===== Extract =====

When I run this program I get a bunch of scattered letters and numbers.

Thank you!


Zhris
Enthusiast

Sep 11, 2012, 1:17 PM

Post #2 of 12 (1667 views)
Re: [eyebrowsbutt] Reading files from directory and subdirectory [In reply to] Can't Post

Hi,

I haven't tested your code but I immediately notice a couple of issues.

The first thing the subroutine list_recursively does is assign $directory with 'all.fna' regardless. You most likely meant to assign $directory the first argument passed in:

Code
my $directory = 'all.fna';  
my $directory = shift;


I'm pretty certain you don't mean to print the result of $directory divided by $file. Don't forget to wrap in double quotes to ensure the value is interpolated appropriately. Also chuck in \n for readability purposes:

Code
print $directory/$file; 
print "$directory/$file\n";


Finally, not sure if you meant to put an exit at the end of the GC subroutine. There are also 2 closing curly braces afterwards (I am unable to tell if they are both necessary due to the formatting of your code upon post).

Thats a start!

Chris


(This post was edited by Zhris on Sep 11, 2012, 1:26 PM)


eyebrowsbutt
Novice

Sep 11, 2012, 1:28 PM

Post #3 of 12 (1660 views)
Re: [Zhris] Reading files from directory and subdirectory [In reply to] Can't Post

Hey!
I see, but just to clarify $directory = shift; is the same as $directory = @_;?

Thanks for your help!


Zhris
Enthusiast

Sep 11, 2012, 1:36 PM

Post #4 of 12 (1658 views)
Re: [eyebrowsbutt] Reading files from directory and subdirectory [In reply to] Can't Post

Hey,


Code
my $directory = shift; 
#OR
my ($directory) = @_;
#OR
my $directory = $_[0];


Also, I just formatted your code by hand to see that the two closing braces at the end are necessary. I couldn't tell that the GC subroutine was contained within the list_recursively subroutine (it would probably be best to separate). Wrap code you post here in code tags.

Chris


(This post was edited by Zhris on Sep 11, 2012, 1:41 PM)


eyebrowsbutt
Novice

Sep 11, 2012, 1:50 PM

Post #5 of 12 (1652 views)
Re: [Zhris] Reading files from directory and subdirectory [In reply to] Can't Post

Alright, I have made the changes (including separating subroutines) but I am still getting bad results. When I run code I get scattered letters and parts of some of the folder names. I have never successfully been able to write code for accessing files in subdirectories and I was wondering if you would know whether that should successfully open those files? I've been trying to piece together code from different tutorials and forum answers.

===== Stored data =====

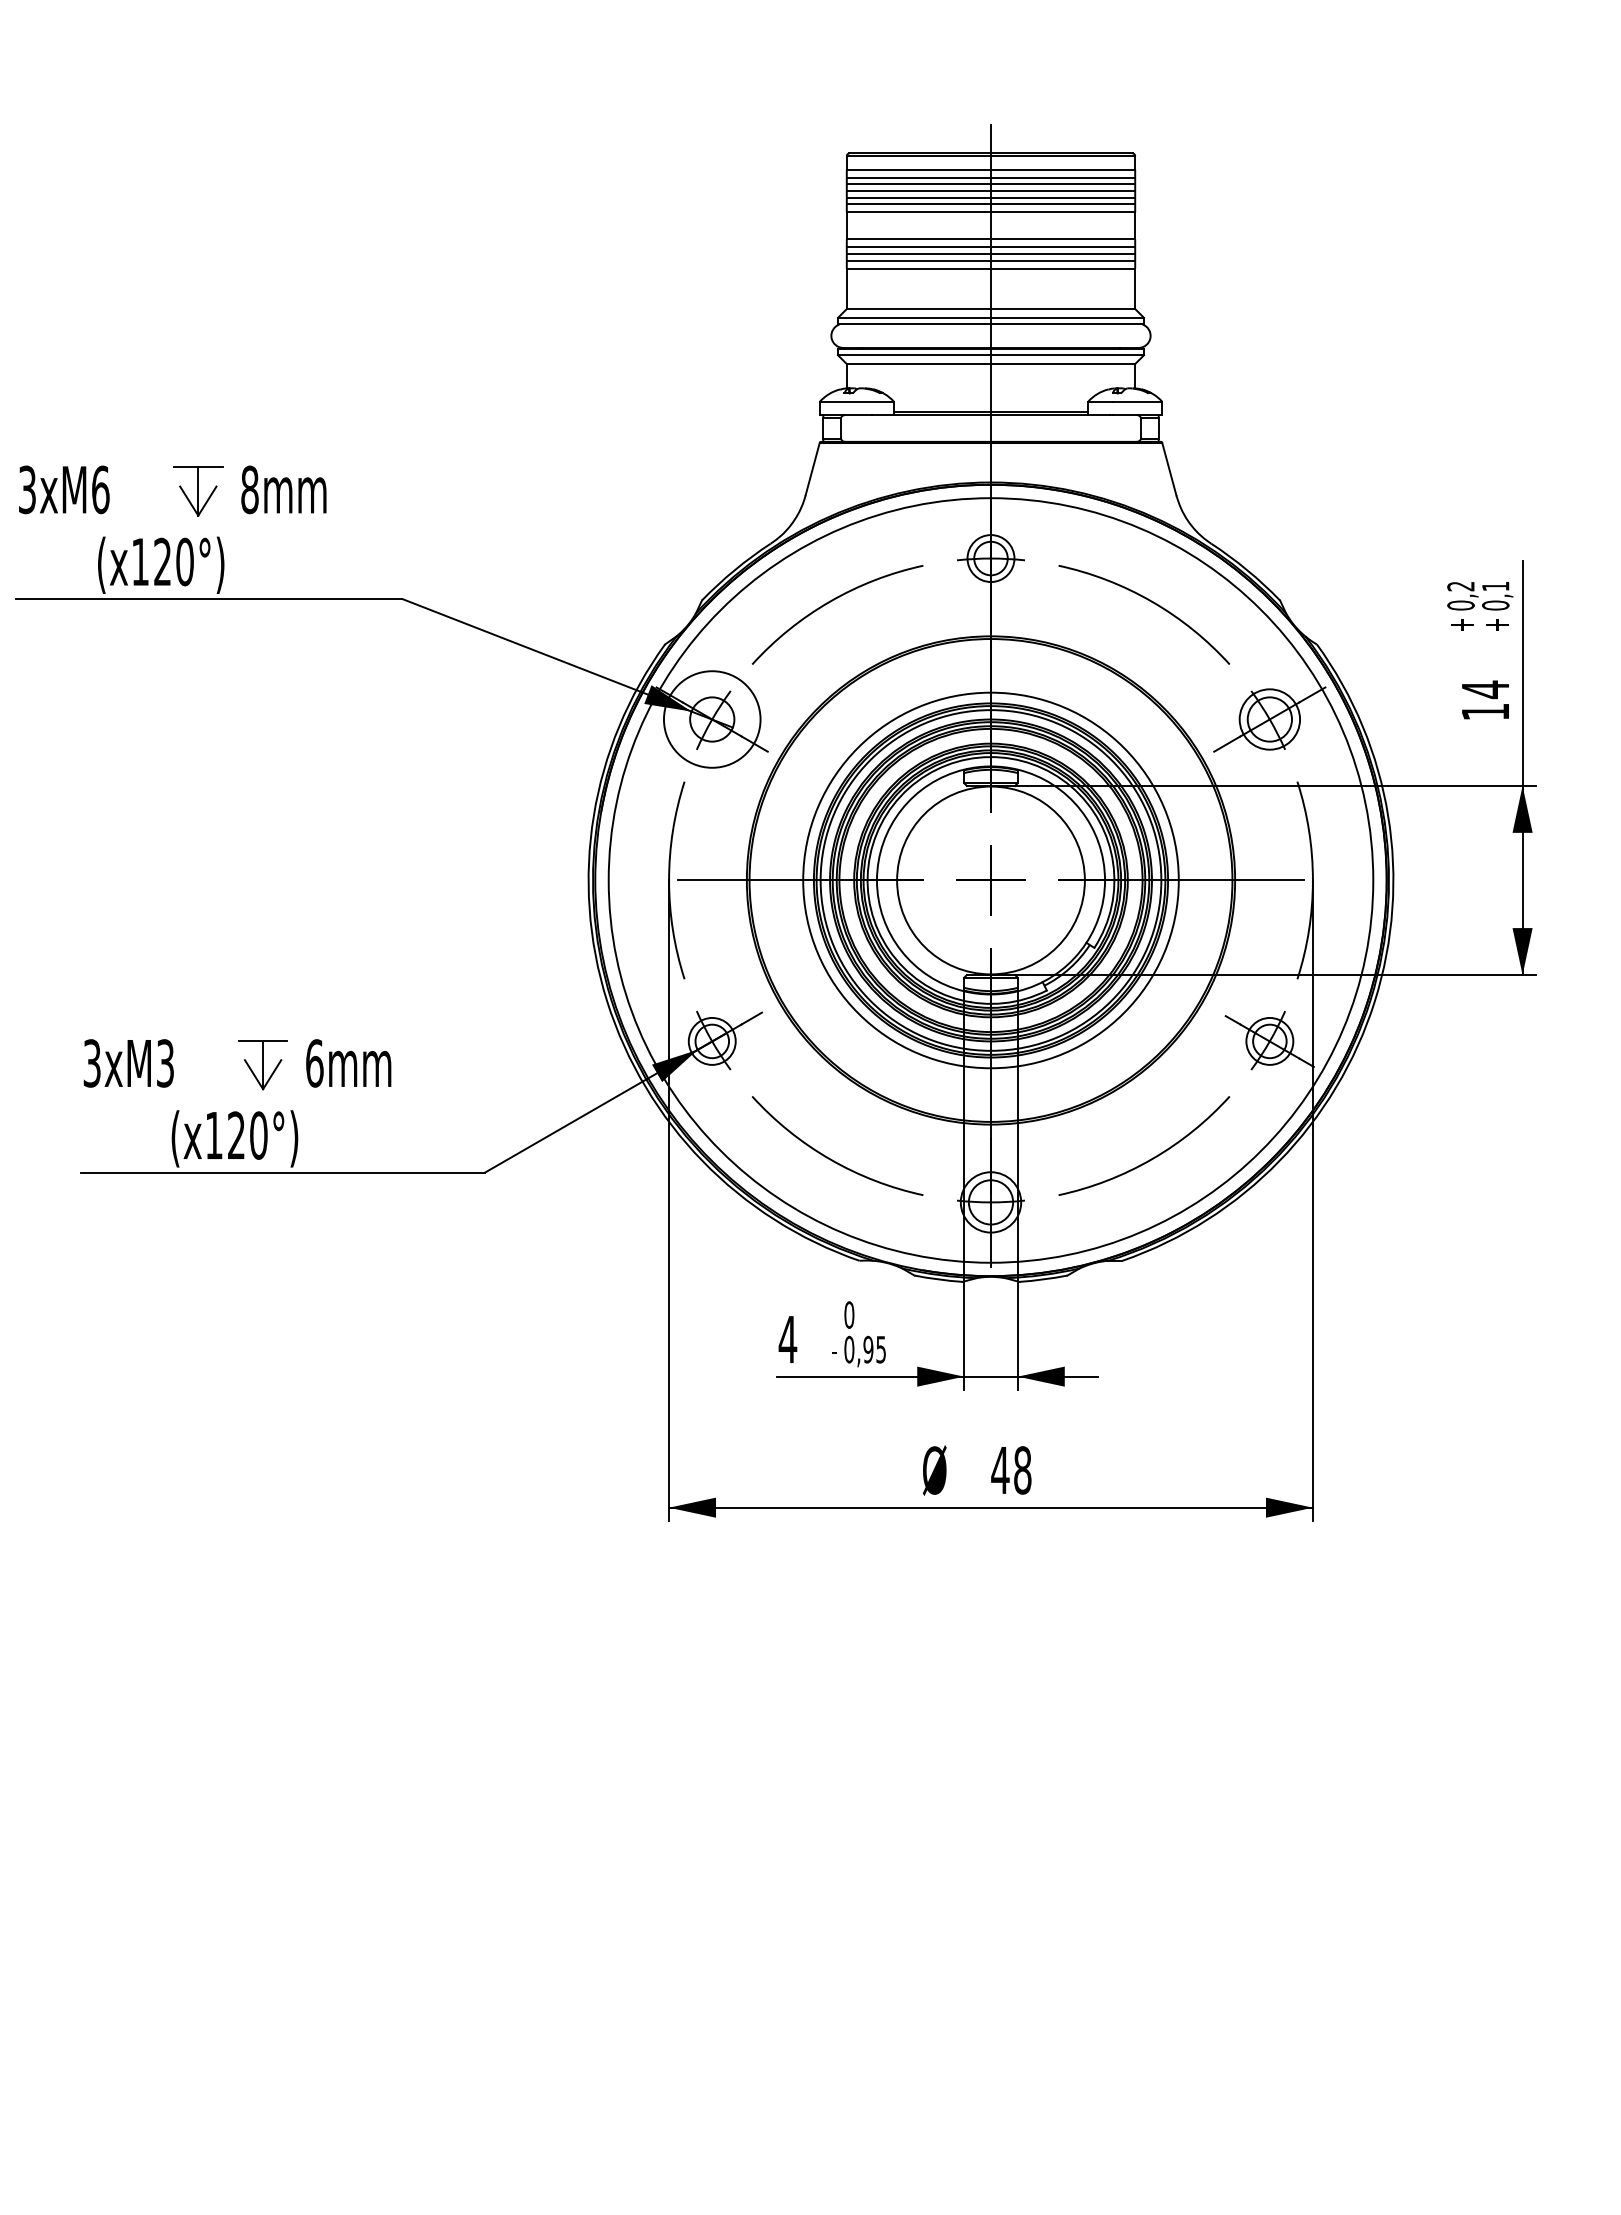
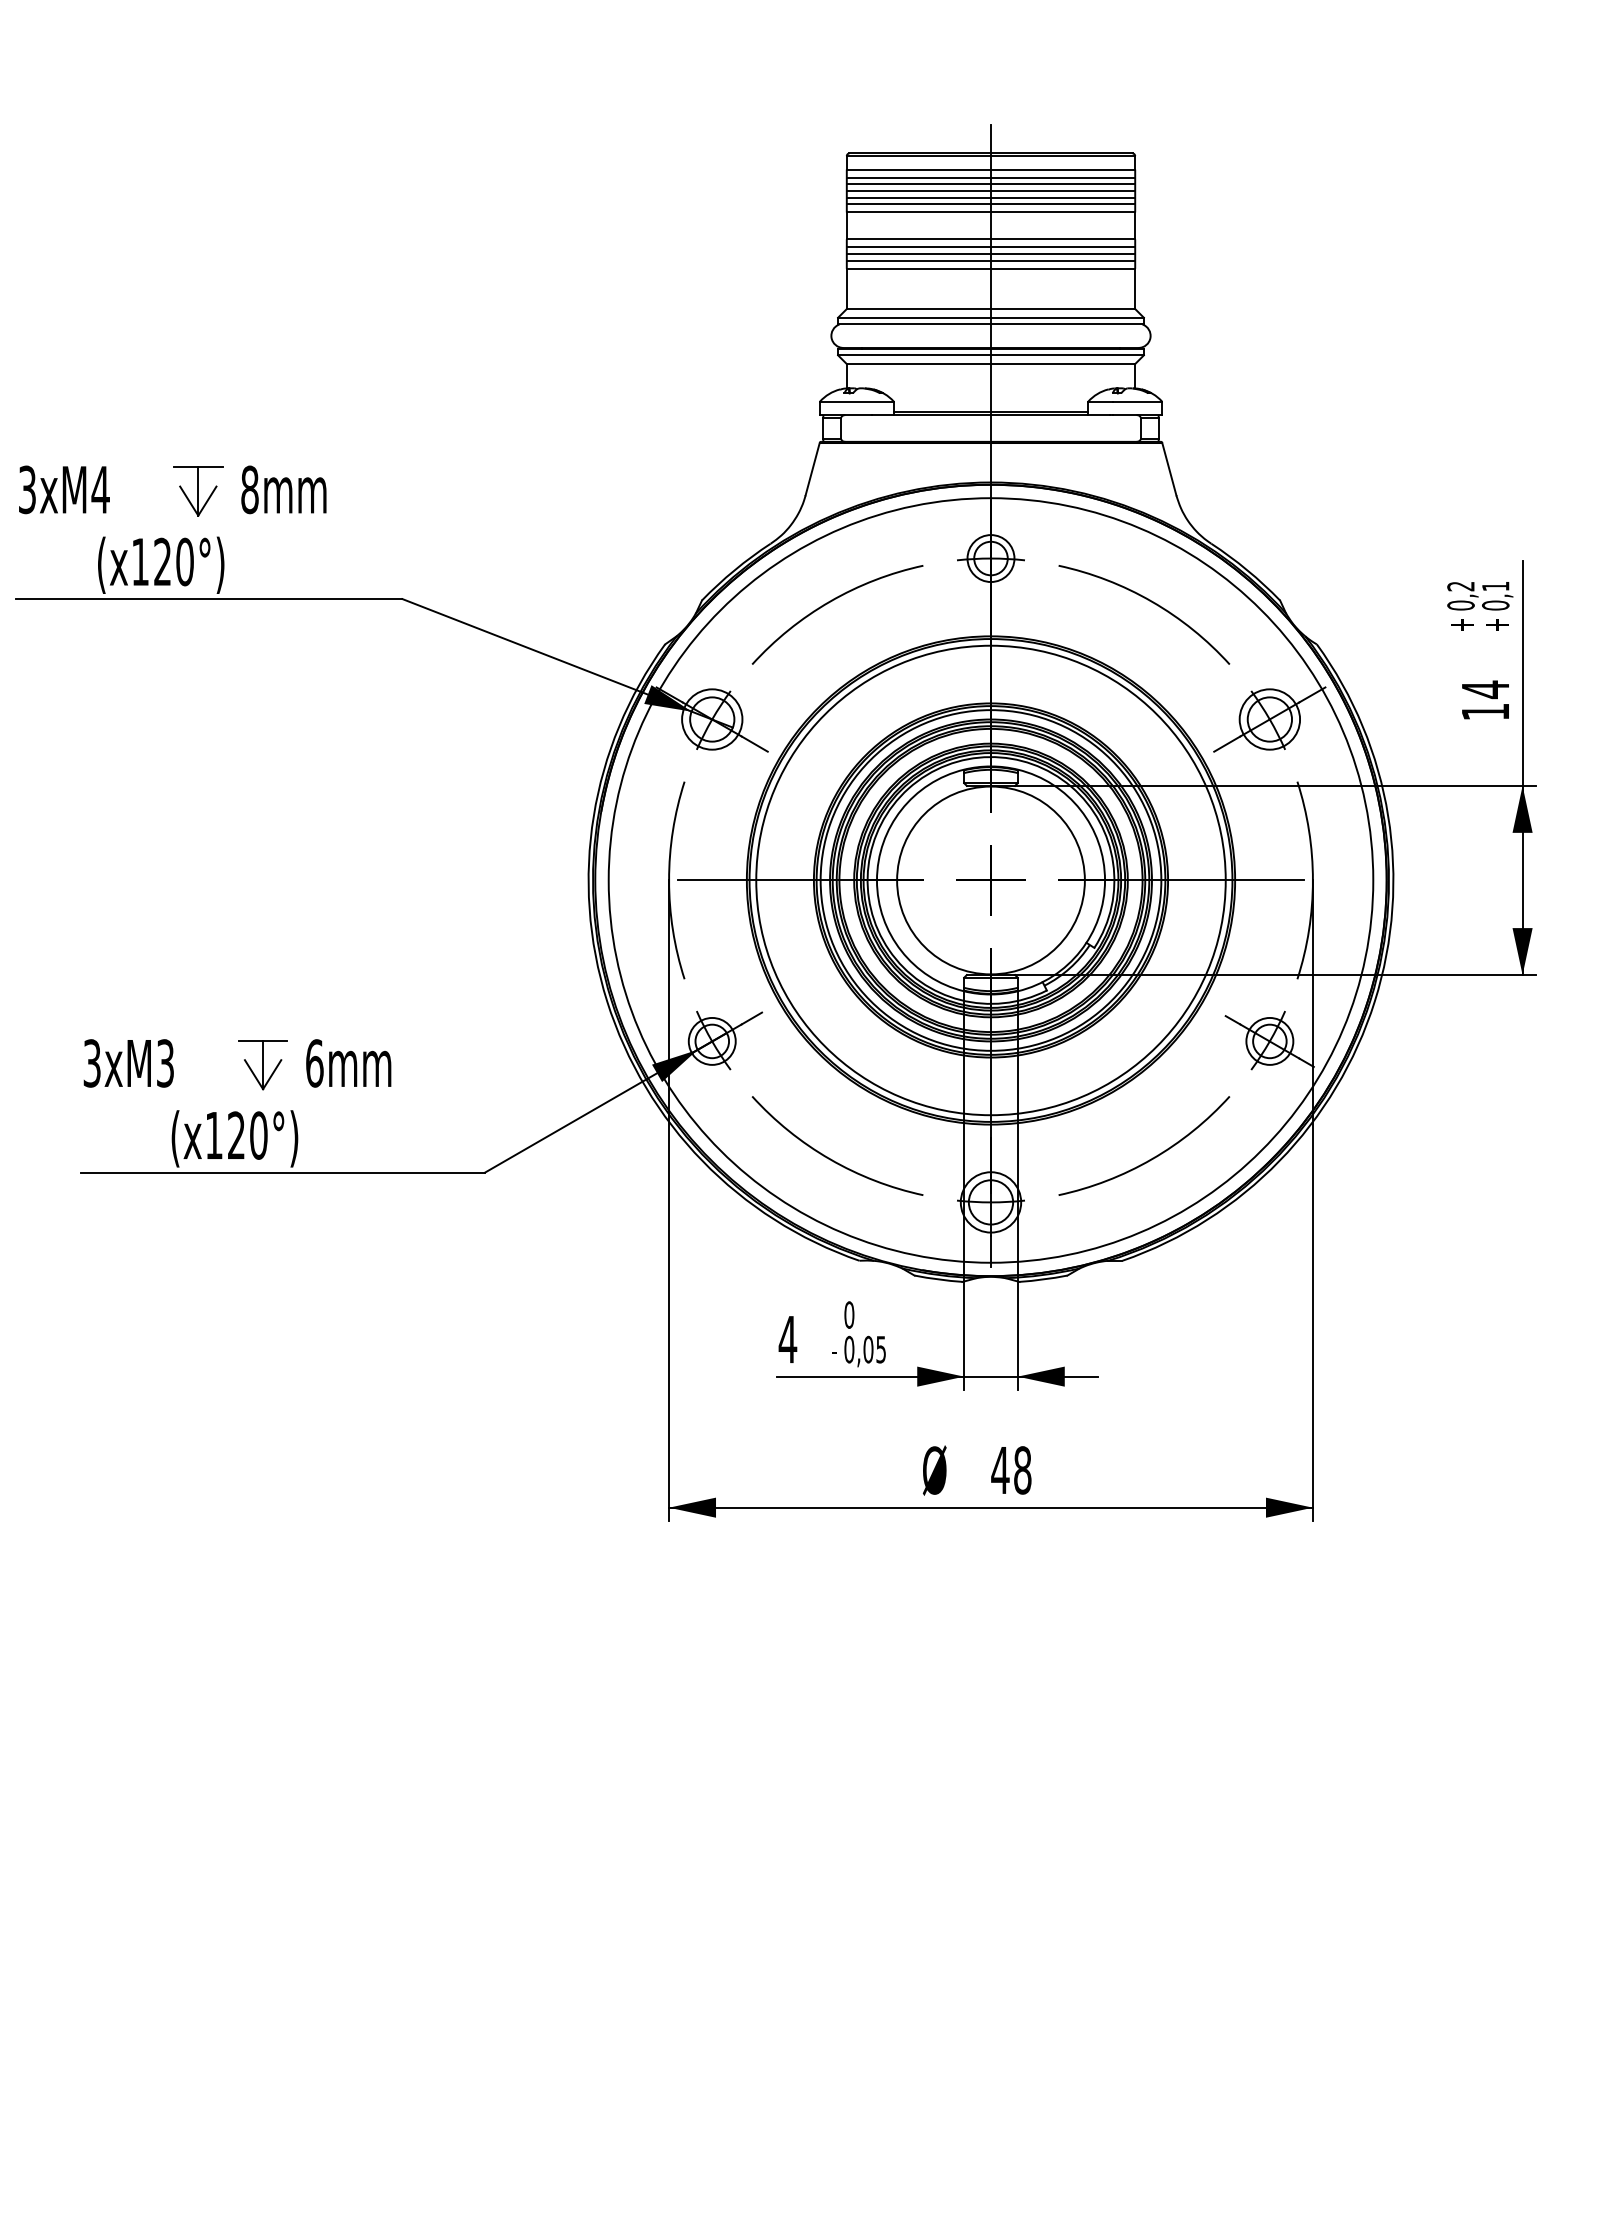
text at (100, 489): 3xM6 -> 3xM4
circle at (711, 719) diameter: 97 px -> 60 px
circle at (990, 880) diameter: 376 px -> 469 px
text at (868, 1349): 0,95 -> 0,05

=====

Work to do: In the forum thread, explain why Zhris suggests putting $directory/$file in double quotes and adding \n to the print statement, in one to three sentences.

Answer to this problem: As written, the statement would print the result of $directory divided by $file, so double quotes are needed to interpolate the values properly. The \n is added for readability.